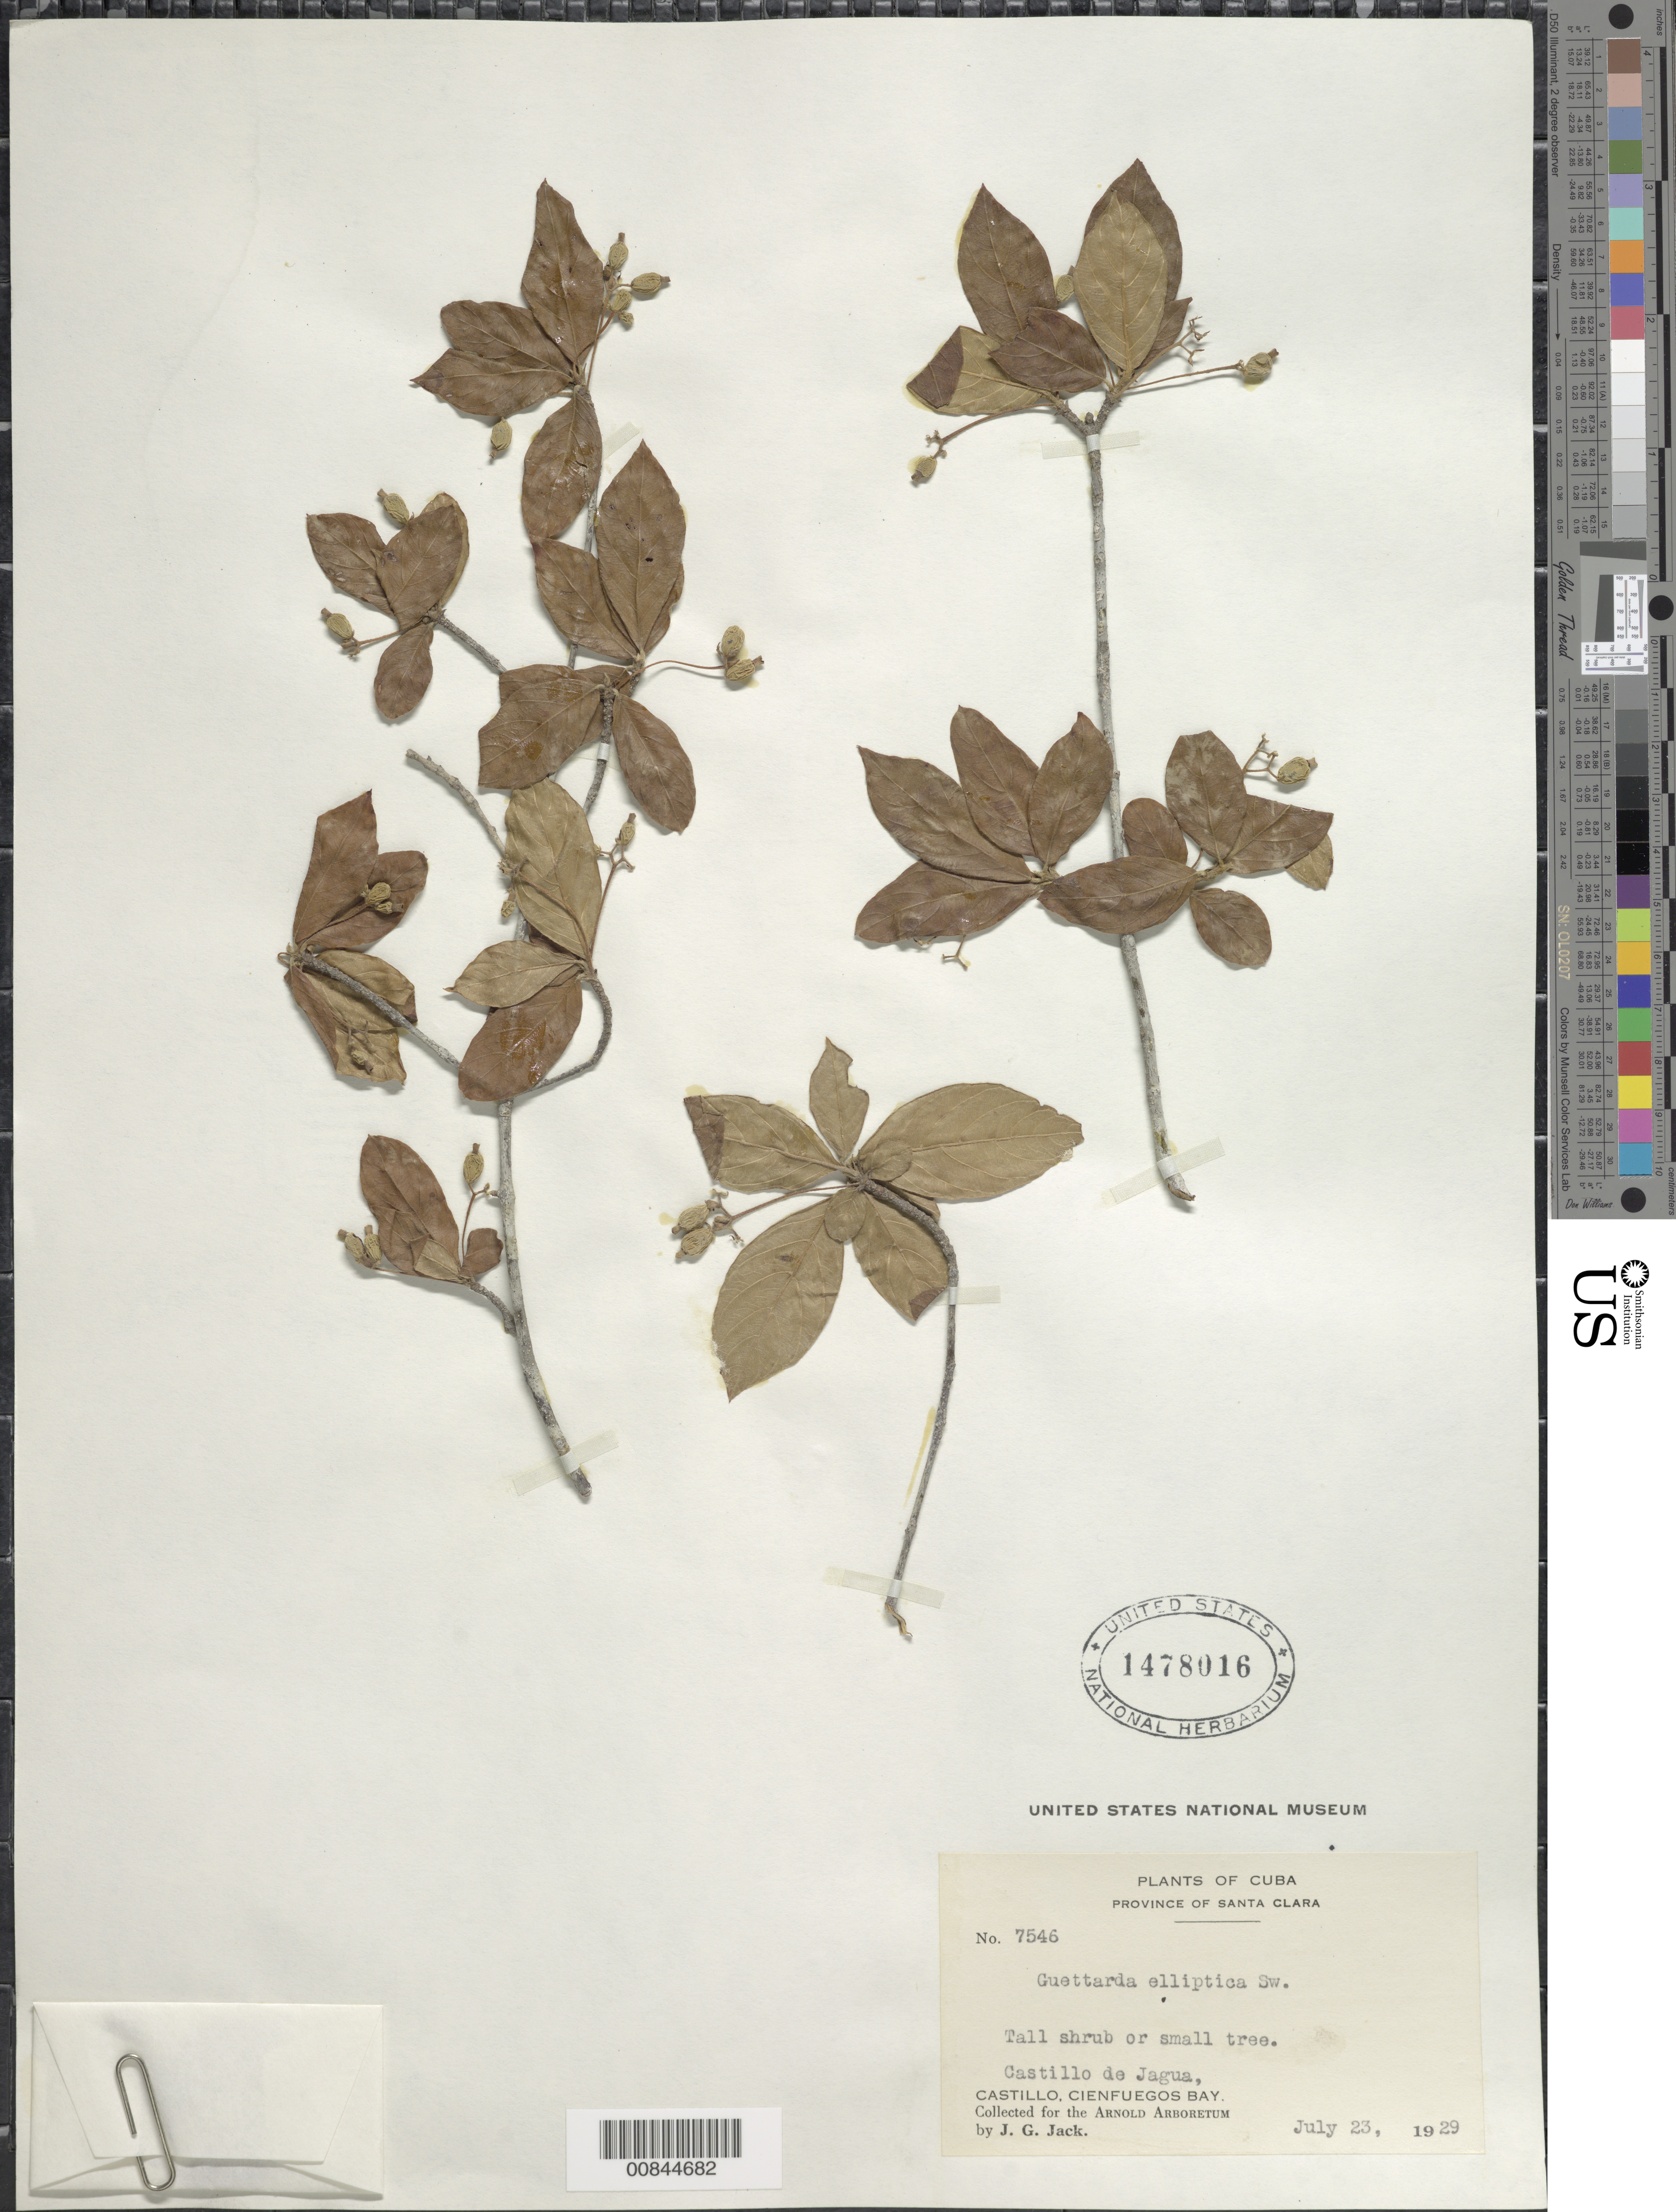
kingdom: Plantae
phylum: Tracheophyta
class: Magnoliopsida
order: Gentianales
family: Rubiaceae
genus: Guettarda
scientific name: Guettarda elliptica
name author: Sw.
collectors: J. G. Jack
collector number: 7546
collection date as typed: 23 Jul 1929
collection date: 1929-07-23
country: Cuba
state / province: Las Villas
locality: Castillo de Jagua, Castillo, Cienfuegos Bay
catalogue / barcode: US 1478016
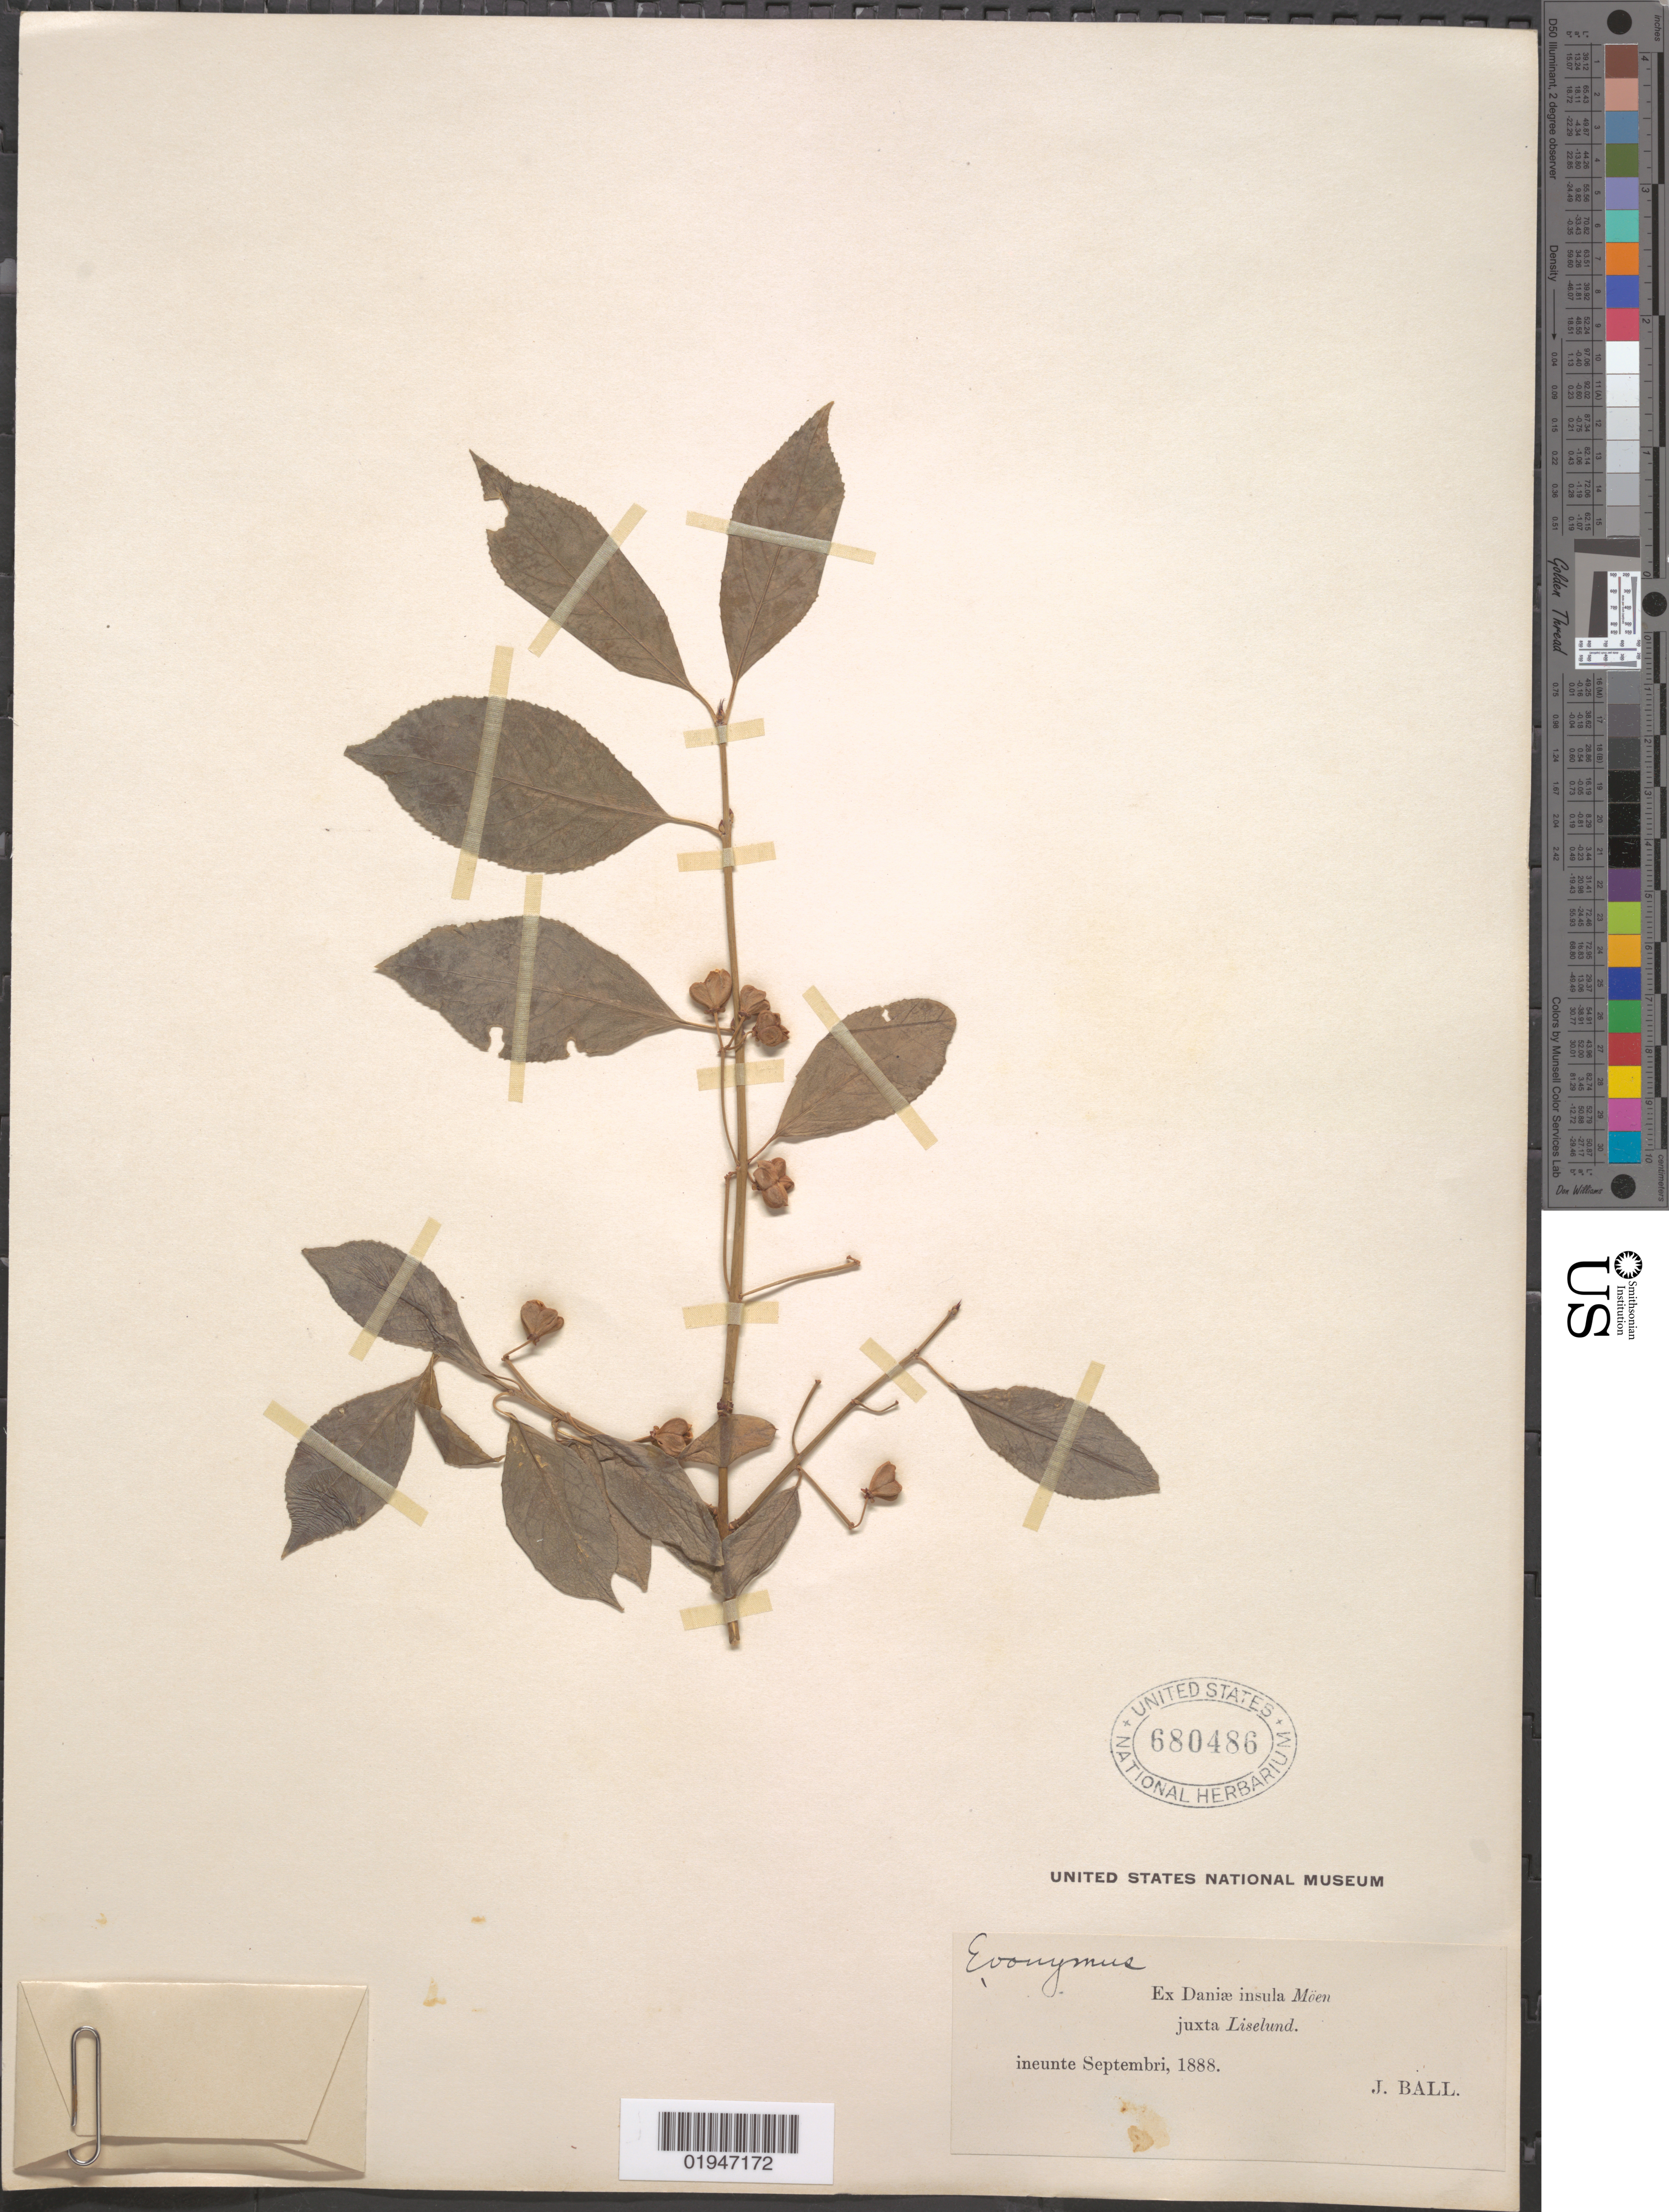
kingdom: Plantae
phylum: Tracheophyta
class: Magnoliopsida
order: Celastrales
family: Celastraceae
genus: Euonymus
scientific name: Euonymus sp.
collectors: J. Ball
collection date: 1888-09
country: Denmark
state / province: Sjæland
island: Möen I.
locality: Insula Möen, juxta Liselund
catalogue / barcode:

----

◆ GIVEN REQUEST
Copy the listing from the line holding "locality: Castillo de" through the line holding "island: Möen I.", inclusive, with "collectors" replaced by "gathered by" and nothing else altered. Omit the pictures.

◆ RESPONSE
locality: Castillo de Jagua, Castillo, Cienfuegos Bay
catalogue / barcode: US 1478016
kingdom: Plantae
phylum: Tracheophyta
class: Magnoliopsida
order: Celastrales
family: Celastraceae
genus: Euonymus
scientific name: Euonymus sp.
gathered by: J. Ball
collection date: 1888-09
country: Denmark
state / province: Sjæland
island: Möen I.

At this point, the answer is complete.